Смекни!
smekni.com

Реализм, как творческий метод (стр. 4 из 6)

Короленко подчеркивал неосновательность претензий натуралистов на осуществление «конечных задач» искусства. Эти претензии опровергаются уже одним тем соображением, что натурализм — явление новое, а искусство существует тысячелетиями, и в нем, а вовсе не только в натурализме, воплощались эстетические законы, т. е. решались «конечные задачи» искусства.

С точки зрения Короленко, не натурализм с его «протокольностью», а именно реализм, «здоровый реализм», воплощает в себе правильную гармонию цветов, теней и света» — такую гармонию, которая свойственна отражаемой в искусстве жизни.

Никто из реалистов не выступал против «низких» тем, интересовавших натуралистов, — они только считали необходимым выделение в этих темах таких аспектов, которые являются специфическими для искусства. Толстого и Короленко отталкивала натуралистическая трактовка любви вследствие ее физиологического аспекта: дело художника — психология; этим и диктуется «задача художественно-целомудренного отношения к теме».

Словом, «мрачный реализм», как назвал тогда натурализм Луначарский, имел в лице наиболее крупных художников времени активных противников.

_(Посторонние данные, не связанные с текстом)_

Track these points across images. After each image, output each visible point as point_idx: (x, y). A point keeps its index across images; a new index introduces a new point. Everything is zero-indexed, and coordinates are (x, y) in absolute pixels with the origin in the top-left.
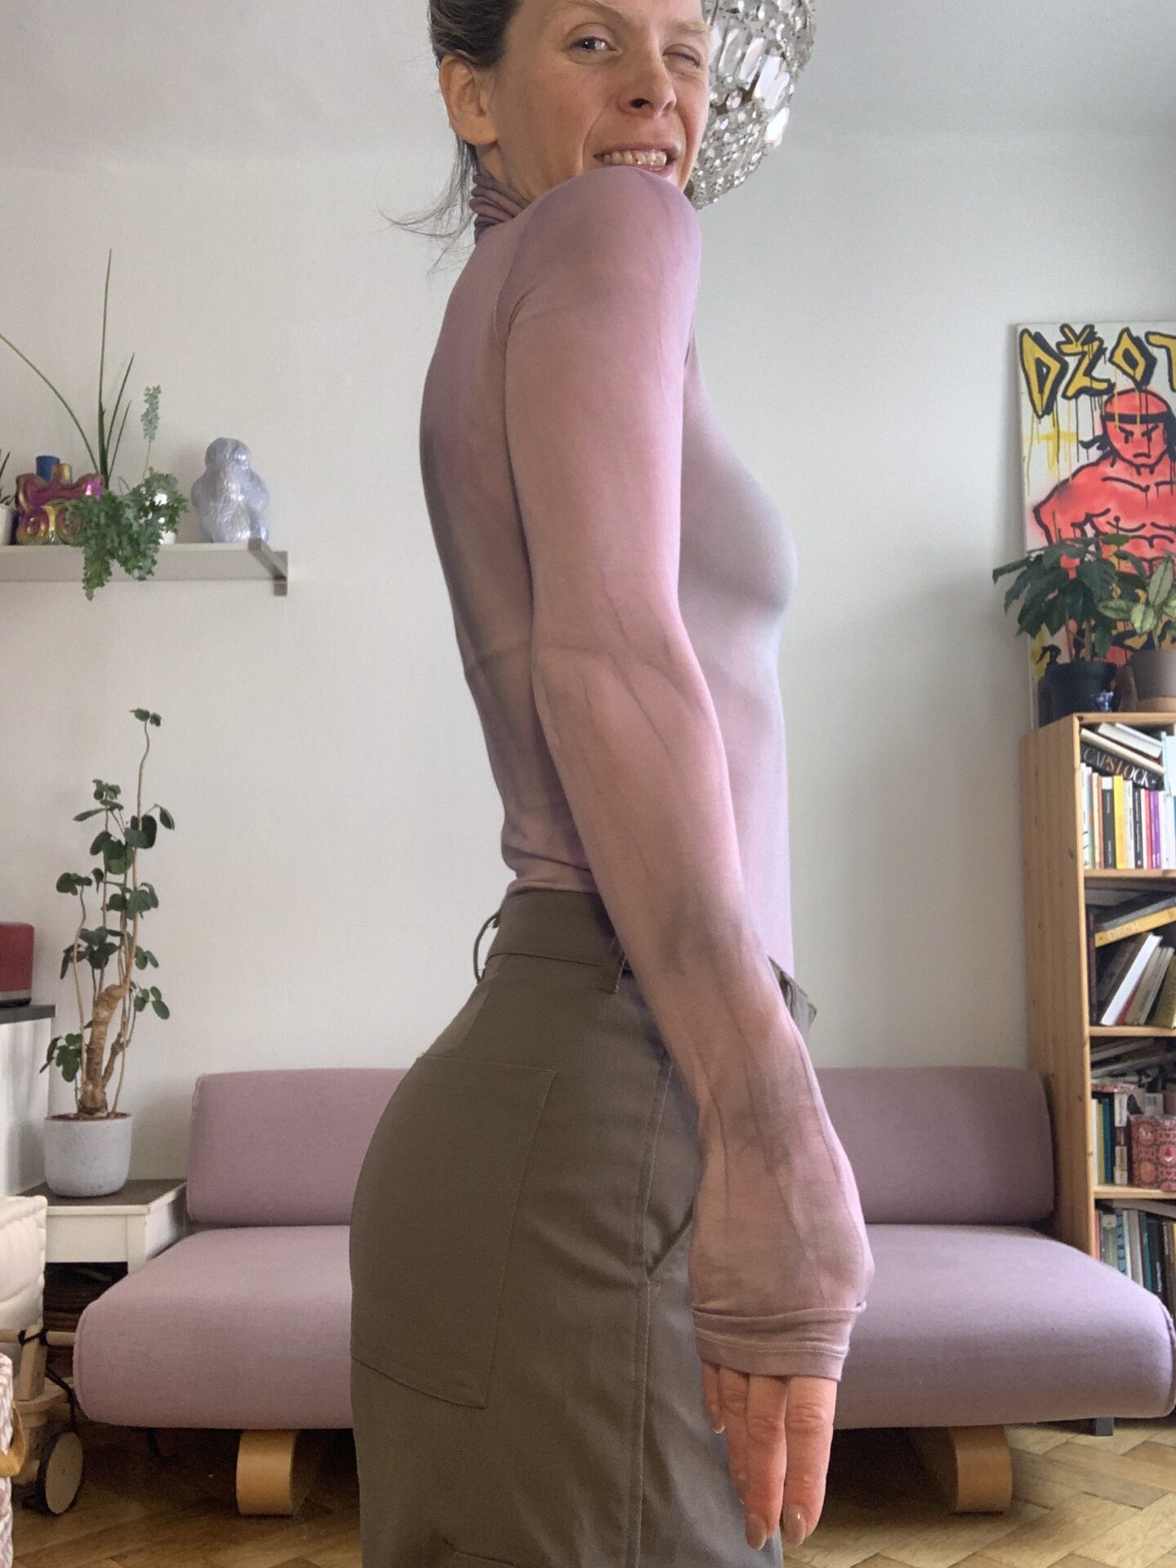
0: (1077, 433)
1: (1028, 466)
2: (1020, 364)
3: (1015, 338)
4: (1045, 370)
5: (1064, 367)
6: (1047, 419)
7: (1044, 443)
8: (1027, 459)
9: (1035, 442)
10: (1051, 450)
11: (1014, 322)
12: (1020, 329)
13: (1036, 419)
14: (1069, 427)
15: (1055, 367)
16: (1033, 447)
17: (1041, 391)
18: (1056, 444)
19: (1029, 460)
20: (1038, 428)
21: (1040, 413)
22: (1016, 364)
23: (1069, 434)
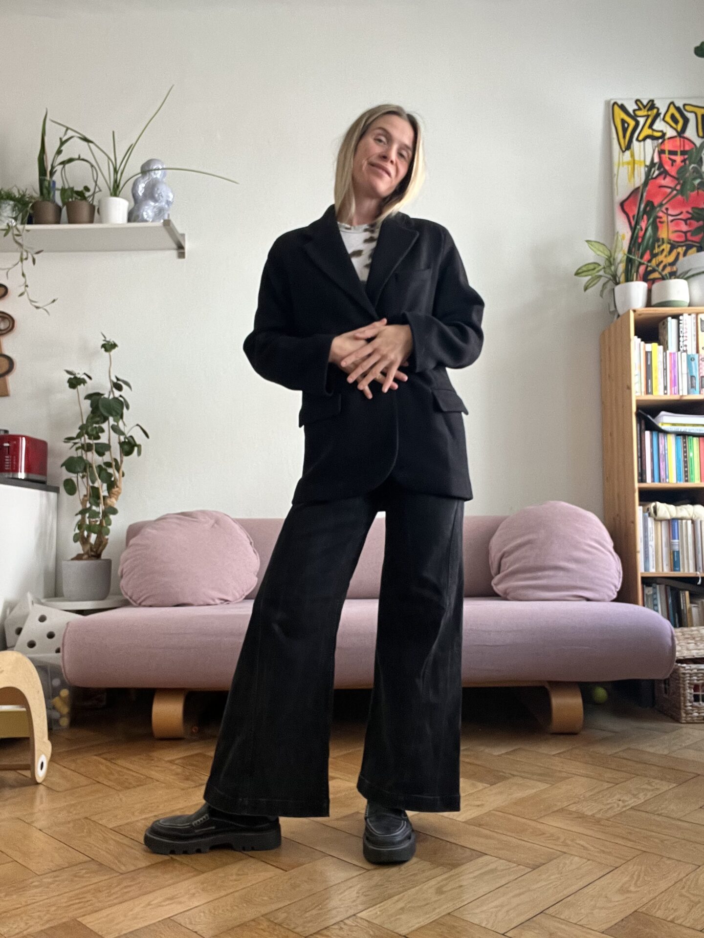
0: (644, 161)
1: (617, 179)
2: (612, 122)
3: (609, 108)
4: (626, 125)
5: (637, 123)
6: (628, 153)
7: (626, 166)
8: (616, 177)
9: (621, 167)
10: (630, 170)
11: (609, 98)
12: (612, 102)
13: (621, 152)
14: (639, 157)
15: (632, 123)
16: (620, 170)
17: (624, 137)
18: (632, 166)
19: (618, 175)
20: (622, 158)
21: (624, 149)
22: (610, 122)
23: (640, 161)
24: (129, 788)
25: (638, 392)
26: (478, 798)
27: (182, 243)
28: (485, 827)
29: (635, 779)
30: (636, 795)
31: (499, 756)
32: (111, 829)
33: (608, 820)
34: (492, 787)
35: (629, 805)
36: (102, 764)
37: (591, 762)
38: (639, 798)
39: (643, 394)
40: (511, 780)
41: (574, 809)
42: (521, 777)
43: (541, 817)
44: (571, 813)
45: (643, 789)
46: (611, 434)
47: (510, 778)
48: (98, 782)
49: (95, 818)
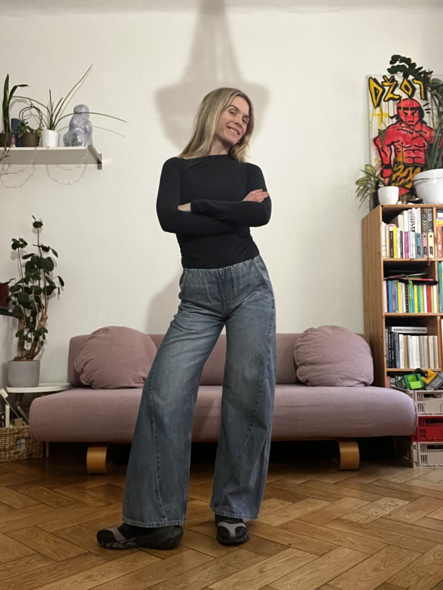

Выше было сказано о толстовском отношении к поискам новой формы Более того, никто из реалистов не протестовал против использования, например, символов как художественных приемов, несмотря на то, что они так культивировались в нереалистических направлениях. В этом нет ничего удивительного, иносказательная образность давно уже существовала и в реалистической литературе. Вопрос о символизме решался реалистами в рассматриваемое время совершенно правильно: символ считался целесообразным, если он мотивировался художественной правдой, если по отношению к нему автор соблюдал чувство меры.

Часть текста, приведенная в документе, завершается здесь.